Así que, a pesar de resultar favorecido por la Corona, Jiménez se quedó en Castilla, sin pensar en volver a batirse por la alta sabana de Indias. Unos dijeron que lo demoraba la expresa voluntad del emperador, que dizque era su amigo, y otros echaron a volar el rumor de que este hombre extravagante, de trajes vistosos y botones dorados, que siempre tenía una octavilla enredada en las barbas, se atardaba más bien dilapidando su caudal y forcejeando en los estrados, porque la guerra que de verdad lo enardecía era el litigio interminable de los tribunales. Y alguien me contó que sus ostentaciones causaron cierto malestar en los altos niveles del trono, porque por los tiempos en que acababa de morir la emperatriz y la corte iba cerrada en luto, Jiménez de Quesada llegó un día al palacio real con un traje escarlata tan llamativo, que el propio consejero Los Cobos se asomó a una ventana y les gritó a los guardias: «¡Saquen a ese loco de aquí!». Desde entonces empezó a abandonarlo el favor de la Corona, y mucho más tarde, consumidos sus recursos por el derroche y las propinas, optó por volver al Nuevo Reino, muy a su pesar, porque si la riqueza estaba en las Indias la vanagloria estaba en Europa: aquí había menos ante quién ostentar sus modas italianas y sus capas flamencas. Triste es tener que decir que lo que finalmente ha cubierto su cuerpo no son ya los tejidos suntuosos sino la capa blanca de la lepra manchada.
Belalcázar, por su parte, se restituyó a los ceibales de occidente, convertido en gobernador y libre ya de la férula de Pizarro, a regir sus llanuras y sus cañones con celo y con rigor, y en el fondo de su corazón tan ofendido de que le hubieran negado el reino muisca que miró con furor todo lo que tuviera que ver con el Nuevo Reino de Granada. Sólo esa ira secreta explica por qué tiempo después fue tan hostil con Armendáriz y tan severo con el imprudente Robledo. Y Federmán ya no volvió nunca a las ciudades lacustres de la pequeña Venecia.
En el altiplano se sucedieron fugaces gobernadores, pero a pesar de las grandes riquezas que gastó Jiménez en España y de las que repartió entre sus hombres, a pesar de todo el oro que robó Lugo, siguió flotando en el aire la sospecha de que el verdadero tesoro no había sido encontrado. Tisquesusa muerto se burlaba de los españoles, y ese pensamiento dominó las acciones de todos los gobernadores. Torturaban a los príncipes indios, exploraban las lagunas buscando el sitio de los rituales del hombre dorado, emprendían viajes absurdos llevados por el viento del peligro, y de todo volvían con la certeza de que la ciudad de oro esquivaba sus manos. Y a veces imagino que a Hernán Pérez de Quesada y a su amigo Suárez de Rendón el destino finalmente les dijo: «¿Quieren recibir todo el caudal que han perseguido por años, cargado con el poder de los cielos? Allí se los envío finalmente en su forma más plena, convertido en un rayo de oro».

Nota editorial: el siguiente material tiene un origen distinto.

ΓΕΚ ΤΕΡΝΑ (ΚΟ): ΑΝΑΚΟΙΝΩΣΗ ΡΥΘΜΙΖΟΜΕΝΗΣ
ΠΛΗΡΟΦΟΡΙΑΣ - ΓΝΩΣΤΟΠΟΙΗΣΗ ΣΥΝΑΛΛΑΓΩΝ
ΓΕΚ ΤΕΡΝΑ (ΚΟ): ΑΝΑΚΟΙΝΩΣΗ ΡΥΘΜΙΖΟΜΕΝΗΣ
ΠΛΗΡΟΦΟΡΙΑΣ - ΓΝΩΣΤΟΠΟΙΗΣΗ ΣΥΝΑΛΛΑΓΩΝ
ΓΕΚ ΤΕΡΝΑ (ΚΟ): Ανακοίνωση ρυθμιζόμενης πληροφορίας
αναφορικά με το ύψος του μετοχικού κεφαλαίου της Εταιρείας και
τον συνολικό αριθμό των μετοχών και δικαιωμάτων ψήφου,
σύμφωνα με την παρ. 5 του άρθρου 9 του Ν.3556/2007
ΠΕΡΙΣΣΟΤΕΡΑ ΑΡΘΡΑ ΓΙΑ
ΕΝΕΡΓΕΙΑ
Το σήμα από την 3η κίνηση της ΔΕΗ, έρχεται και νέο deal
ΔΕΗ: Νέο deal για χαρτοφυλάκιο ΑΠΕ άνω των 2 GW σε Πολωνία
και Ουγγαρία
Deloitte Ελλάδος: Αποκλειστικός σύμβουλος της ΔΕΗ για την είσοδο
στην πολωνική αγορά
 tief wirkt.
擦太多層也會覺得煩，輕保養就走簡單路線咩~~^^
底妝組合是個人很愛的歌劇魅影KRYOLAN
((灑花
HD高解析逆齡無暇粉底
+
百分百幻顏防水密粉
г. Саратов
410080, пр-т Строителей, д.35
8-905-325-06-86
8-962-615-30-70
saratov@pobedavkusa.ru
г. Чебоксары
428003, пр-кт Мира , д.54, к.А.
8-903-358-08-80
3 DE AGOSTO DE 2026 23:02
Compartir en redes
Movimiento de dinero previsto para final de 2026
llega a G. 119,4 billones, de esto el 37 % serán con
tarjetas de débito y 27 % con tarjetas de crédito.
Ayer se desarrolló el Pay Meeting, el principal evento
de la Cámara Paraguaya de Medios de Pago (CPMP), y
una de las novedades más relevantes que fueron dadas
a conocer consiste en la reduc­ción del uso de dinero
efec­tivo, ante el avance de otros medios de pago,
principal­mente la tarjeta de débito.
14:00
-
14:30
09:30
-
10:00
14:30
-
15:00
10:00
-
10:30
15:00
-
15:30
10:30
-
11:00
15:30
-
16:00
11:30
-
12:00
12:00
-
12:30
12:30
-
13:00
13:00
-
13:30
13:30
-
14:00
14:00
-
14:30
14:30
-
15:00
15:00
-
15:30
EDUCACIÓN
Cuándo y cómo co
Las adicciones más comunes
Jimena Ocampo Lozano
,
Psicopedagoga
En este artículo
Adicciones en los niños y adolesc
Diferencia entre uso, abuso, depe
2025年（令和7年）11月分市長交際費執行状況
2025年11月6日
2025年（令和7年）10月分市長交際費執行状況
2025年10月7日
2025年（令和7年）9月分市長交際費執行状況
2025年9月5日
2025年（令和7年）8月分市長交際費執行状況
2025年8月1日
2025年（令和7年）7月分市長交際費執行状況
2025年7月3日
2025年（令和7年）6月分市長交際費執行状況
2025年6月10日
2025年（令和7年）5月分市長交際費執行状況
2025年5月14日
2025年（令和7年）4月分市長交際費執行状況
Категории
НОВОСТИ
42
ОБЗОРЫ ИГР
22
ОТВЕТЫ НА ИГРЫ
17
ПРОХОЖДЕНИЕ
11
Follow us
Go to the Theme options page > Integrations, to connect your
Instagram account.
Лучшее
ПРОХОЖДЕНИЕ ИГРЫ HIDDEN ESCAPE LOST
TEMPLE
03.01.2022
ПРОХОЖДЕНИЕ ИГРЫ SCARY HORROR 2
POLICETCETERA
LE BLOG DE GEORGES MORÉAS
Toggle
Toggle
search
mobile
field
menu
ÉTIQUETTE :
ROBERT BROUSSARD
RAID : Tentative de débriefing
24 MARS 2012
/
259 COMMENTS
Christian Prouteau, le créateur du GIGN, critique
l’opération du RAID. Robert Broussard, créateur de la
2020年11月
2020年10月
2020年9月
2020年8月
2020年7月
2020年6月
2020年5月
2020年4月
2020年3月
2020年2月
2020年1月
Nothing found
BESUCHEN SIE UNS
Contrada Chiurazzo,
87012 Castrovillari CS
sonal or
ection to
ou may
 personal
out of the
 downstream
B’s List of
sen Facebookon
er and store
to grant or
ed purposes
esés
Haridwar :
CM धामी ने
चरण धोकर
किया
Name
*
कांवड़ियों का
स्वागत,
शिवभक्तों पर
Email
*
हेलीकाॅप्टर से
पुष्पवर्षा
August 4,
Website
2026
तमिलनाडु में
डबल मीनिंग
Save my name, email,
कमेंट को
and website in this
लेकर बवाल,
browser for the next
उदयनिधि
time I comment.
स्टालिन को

Pero como en las Indias sólo ocurre lo inesperado, el reino que no pudo tener Jiménez de Quesada, poeta, tahúr y litigante, cayó de pronto en las manos casi niñas de Ursúa, que venía, como se dice, todavía con la leche en los labios, y que no sólo vio abrirse también ante él la Sabana, sonora de maizales, sino que, apenas llegado, recibió el soplo de la leyenda, fue embrujado por los cuentos de los indios, bajo la noche de piedra de los cerros lluviosos, y se contagió a su turno de la fiebre incurable que ya había enajenado a tres ejércitos.